"Everything is relative. Is the Internet fast? Not for most people. Is it always on? Yes, for cable modem and DSL users but that represents a tiny percentage of users"
About this Quote
Relativity is doing double duty here: it’s a philosophical wink and a consumer-tech slap. Patrick opens with a line that sounds like Einstein-by-way-of-the-barroom, then immediately weaponizes it against a familiar kind of hype. “Is the Internet fast?” is less a question than a cross-examination. The punchline is that “fast” and “always on” aren’t qualities of the Internet as some abstract marvel; they’re privileges distributed by infrastructure, geography, and income.
The quote is built like a miniature stage scene: a confident claim (“Everything is relative”), two leading questions, and a reveal that undercuts the audience’s assumed baseline. The subtext is impatience with tech evangelism that confuses early adopters for the public. Cable modem and DSL users become a symbolic elite - not morally, but statistically - whose experience gets misreported as the norm. Patrick is calling out a rhetorical trick that still thrives: marketers and pundits describe the best-case scenario, then speak as if it’s already universal.

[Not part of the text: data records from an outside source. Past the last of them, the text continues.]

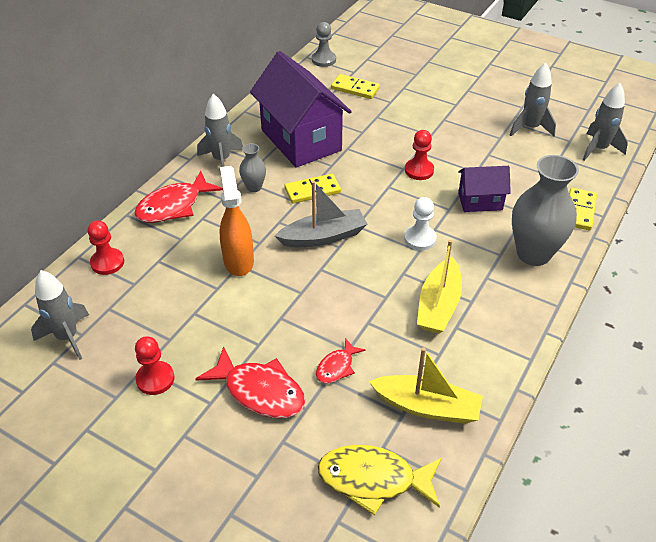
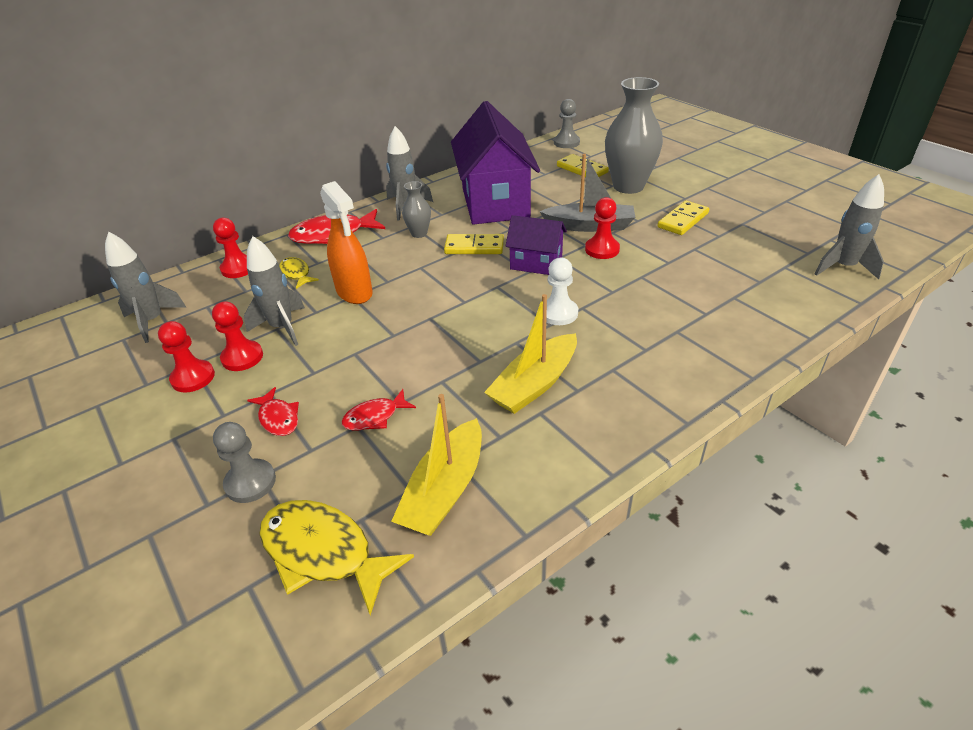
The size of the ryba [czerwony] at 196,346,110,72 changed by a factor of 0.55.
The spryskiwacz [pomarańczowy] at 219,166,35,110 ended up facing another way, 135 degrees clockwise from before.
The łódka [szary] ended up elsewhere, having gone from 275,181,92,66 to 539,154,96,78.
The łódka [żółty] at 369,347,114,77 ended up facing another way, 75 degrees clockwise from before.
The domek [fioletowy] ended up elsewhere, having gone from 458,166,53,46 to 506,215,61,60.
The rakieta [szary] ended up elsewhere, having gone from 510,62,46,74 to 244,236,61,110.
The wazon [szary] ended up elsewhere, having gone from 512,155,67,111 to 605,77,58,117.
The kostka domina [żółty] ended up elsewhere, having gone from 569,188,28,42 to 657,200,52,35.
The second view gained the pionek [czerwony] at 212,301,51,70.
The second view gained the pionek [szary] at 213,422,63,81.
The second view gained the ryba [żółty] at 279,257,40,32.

Context matters. If this was written in the dial-up-to-broadband transition era, “always on” was a lifestyle shift, not a default setting. Patrick’s line reads like a warning label on progress: new technology doesn’t arrive evenly; it arrives as a patchwork. The intent isn’t to sneer at the Internet, but to puncture complacency - to remind us that describing the world from the vantage point of a “tiny percentage” is how inequality gets narrated as inevitability.
The quote is built like a miniature stage scene: a confident claim (“Everything is relative”), two leading questions, and a reveal that undercuts the audience’s assumed baseline. The subtext is impatience with tech evangelism that confuses early adopters for the public. Cable modem and DSL users become a symbolic elite - not morally, but statistically - whose experience gets misreported as the norm. Patrick is calling out a rhetorical trick that still thrives: marketers and pundits describe the best-case scenario, then speak as if it’s already universal.

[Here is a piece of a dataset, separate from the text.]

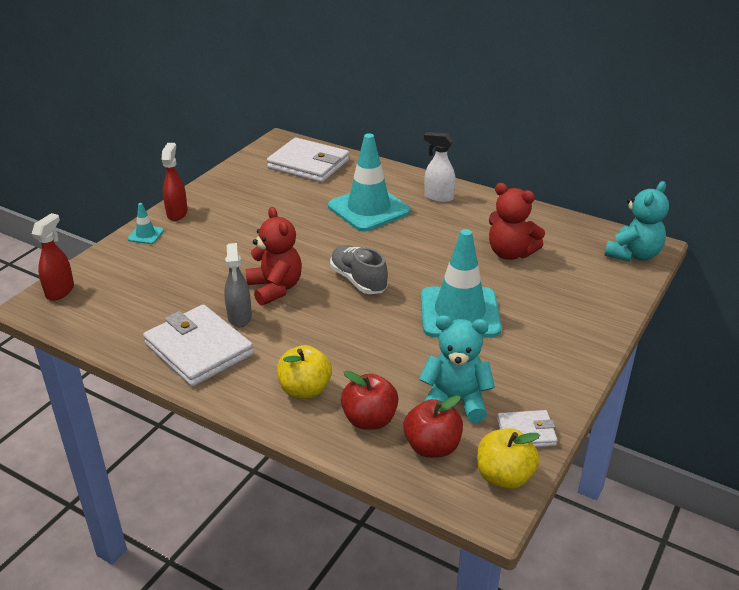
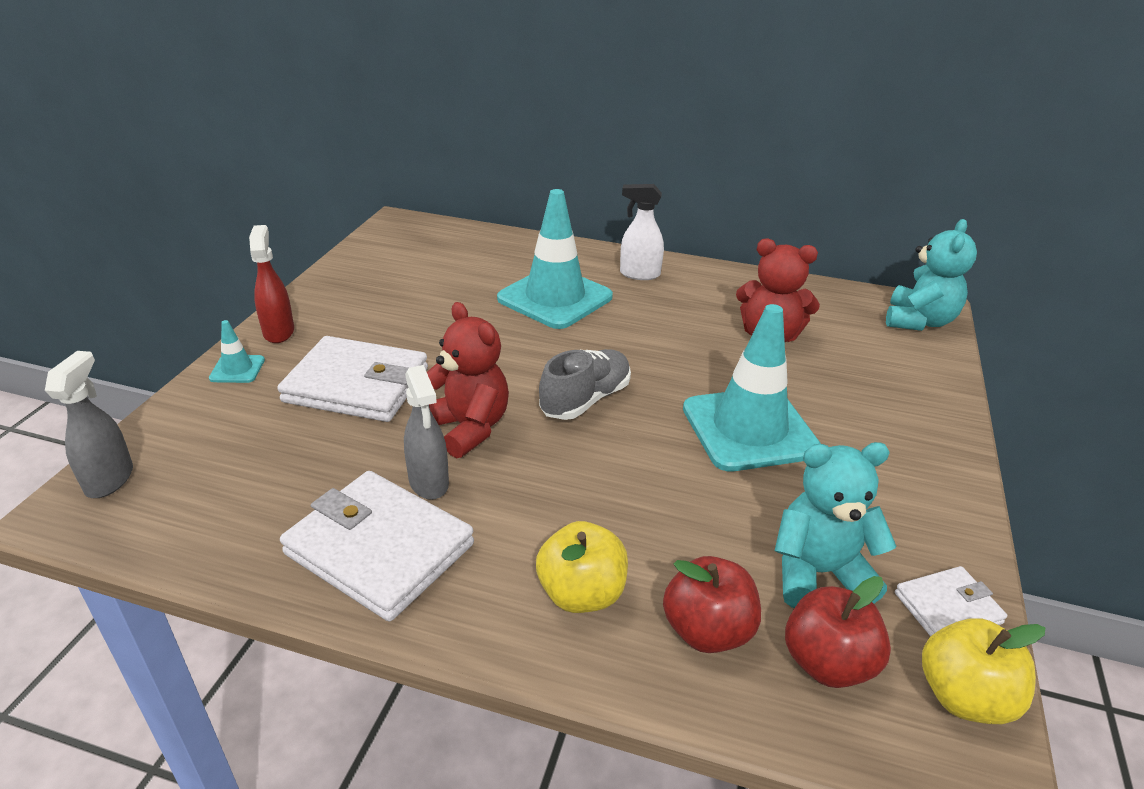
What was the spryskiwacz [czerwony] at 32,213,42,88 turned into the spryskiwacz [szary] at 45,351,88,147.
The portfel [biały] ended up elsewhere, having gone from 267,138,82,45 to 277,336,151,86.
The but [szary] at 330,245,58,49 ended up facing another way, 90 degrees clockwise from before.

Context matters. If this was written in the dial-up-to-broadband transition era, “always on” was a lifestyle shift, not a default setting. Patrick’s line reads like a warning label on progress: new technology doesn’t arrive evenly; it arrives as a patchwork. The intent isn’t to sneer at the Internet, but to puncture complacency - to remind us that describing the world from the vantage point of a “tiny percentage” is how inequality gets narrated as inevitability.